Diplomats in new push for peace in Lanka

Diplomats from the United States, the European Union, Norway and Japan met Rajapakse at his official residence to discuss the worsening security situation in the island's embattled northeast, officials said.
"The discussions focused on the peace process and the current security situation in Jaffna and elsewhere in the northeast," an official in Rajapakse's office said.
Details of the talks were not immediately known but officials said the diplomats expressed growing concern at the violence between troops and Tamil Tiger rebels, which has claimed over 1,500 lives since December.
Nordic truce monitors have said the Norwegian-arranged 2002 truce now exists on paper only. The two sides have traded artillery fire across a de facto front line in the northern peninsula of Jaffna for the past 10 days.

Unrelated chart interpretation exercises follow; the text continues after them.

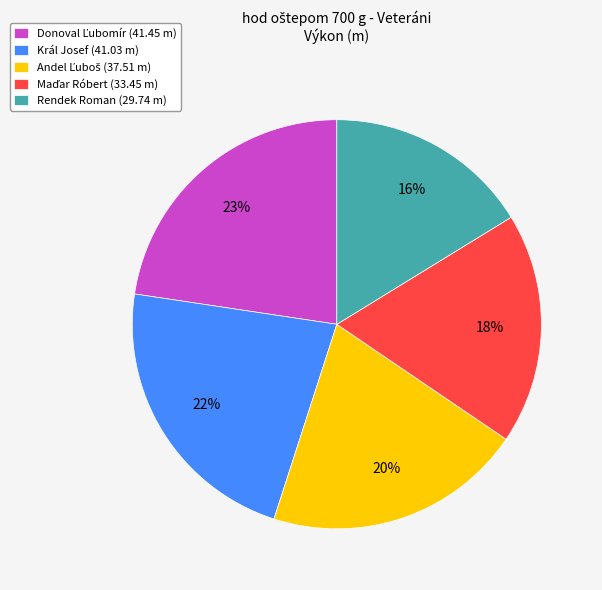

True or false: Král Josef (41.03 m) accounts for 22% of the total.

True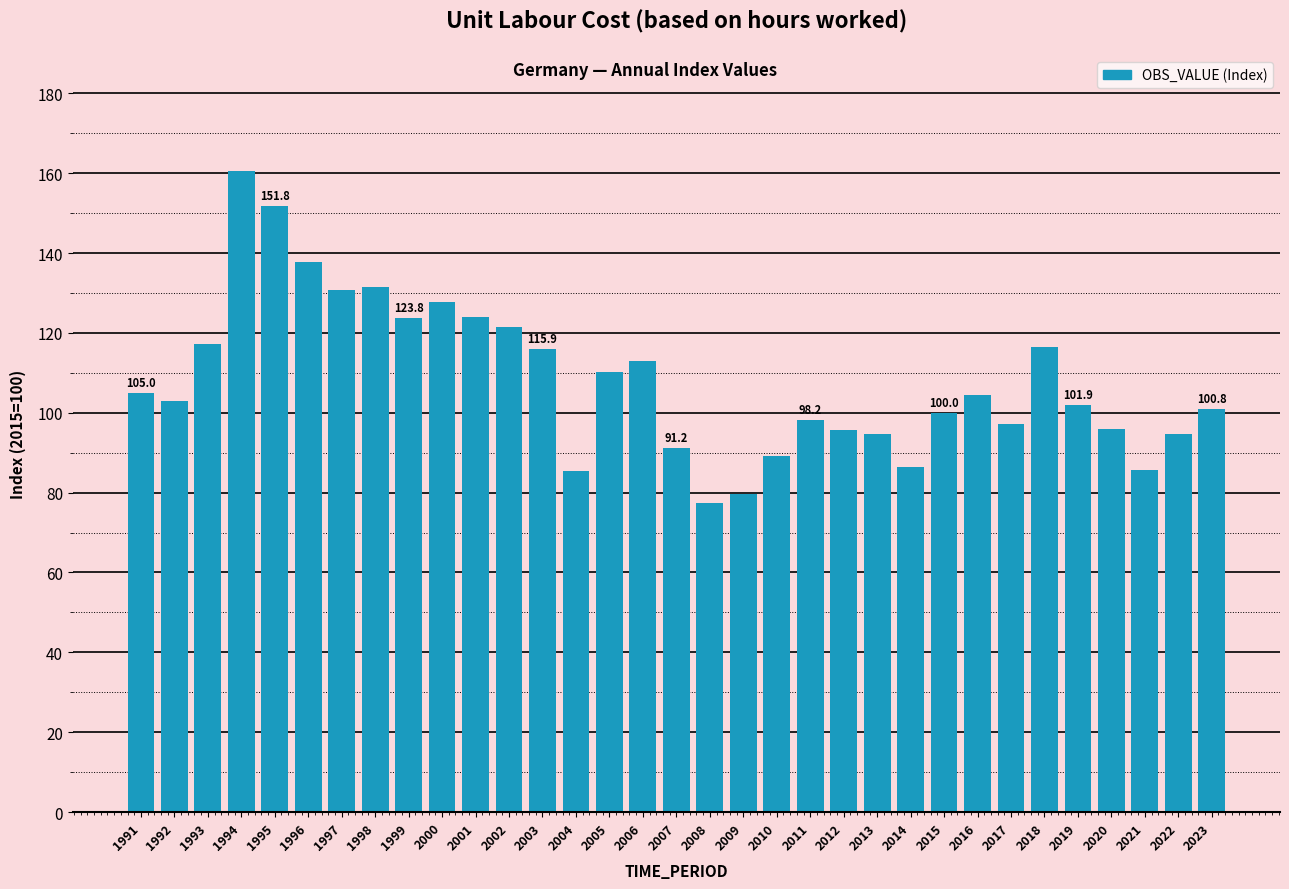

Is it true that the value at 1999 is 74.6?

False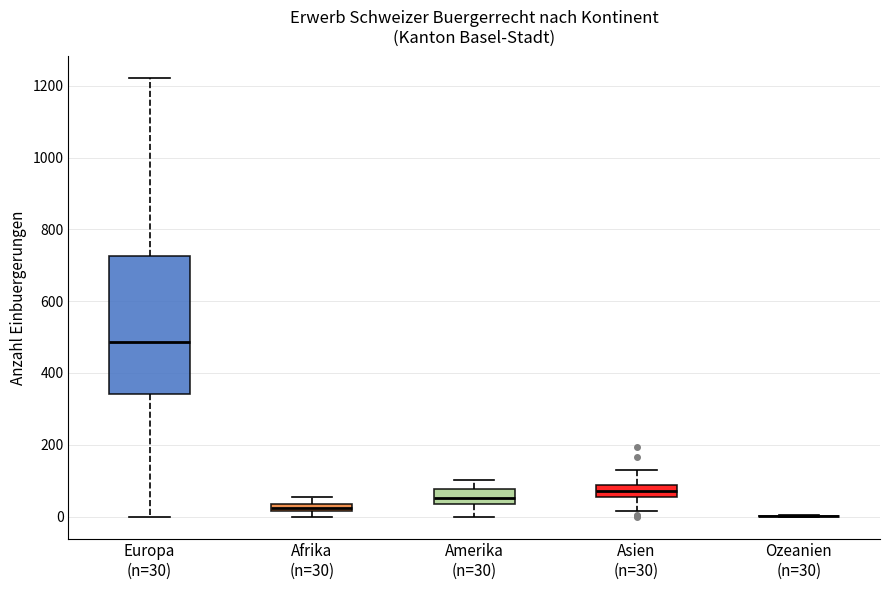

Where does the lower whisker of the box for Europa (n=30) end on the y-axis? The values are not printed on the chart, so give them approximately, as read against the axis.

0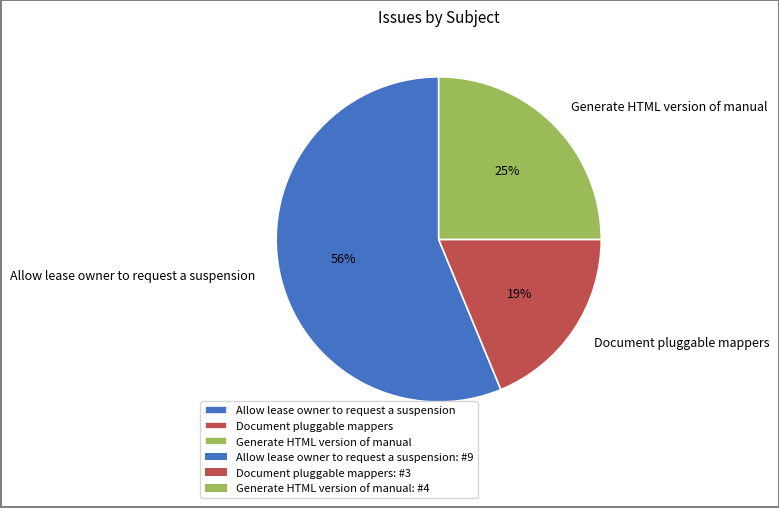

Between Generate HTML version of manual and Allow lease owner to request a suspension, which is larger?

Allow lease owner to request a suspension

The backers have been pressing for an immediate halt to the bloodshed and a resumption of talks, which were put on hold in April 2003 by the Tiger guerrillas.
More than 60,000 people have been killed in Sri Lanka's Tamil separatist conflict in the past three decades.
Meanwhile, a former Norwegian army chief was named Monday as the new head monitor of Sri Lanka's crumbling ceasefire after Tamil Tiger rebels demanded European Union members quit the team.
Major General Lars Solvberg will take charge of the 30-strong group of Icelandic and Norwegian monitors, said Sri Lanka Monitoring Mission (SLMM) spokesman Thorfinnur Omarsson.
"He is due to come for a visit before September 1," he said.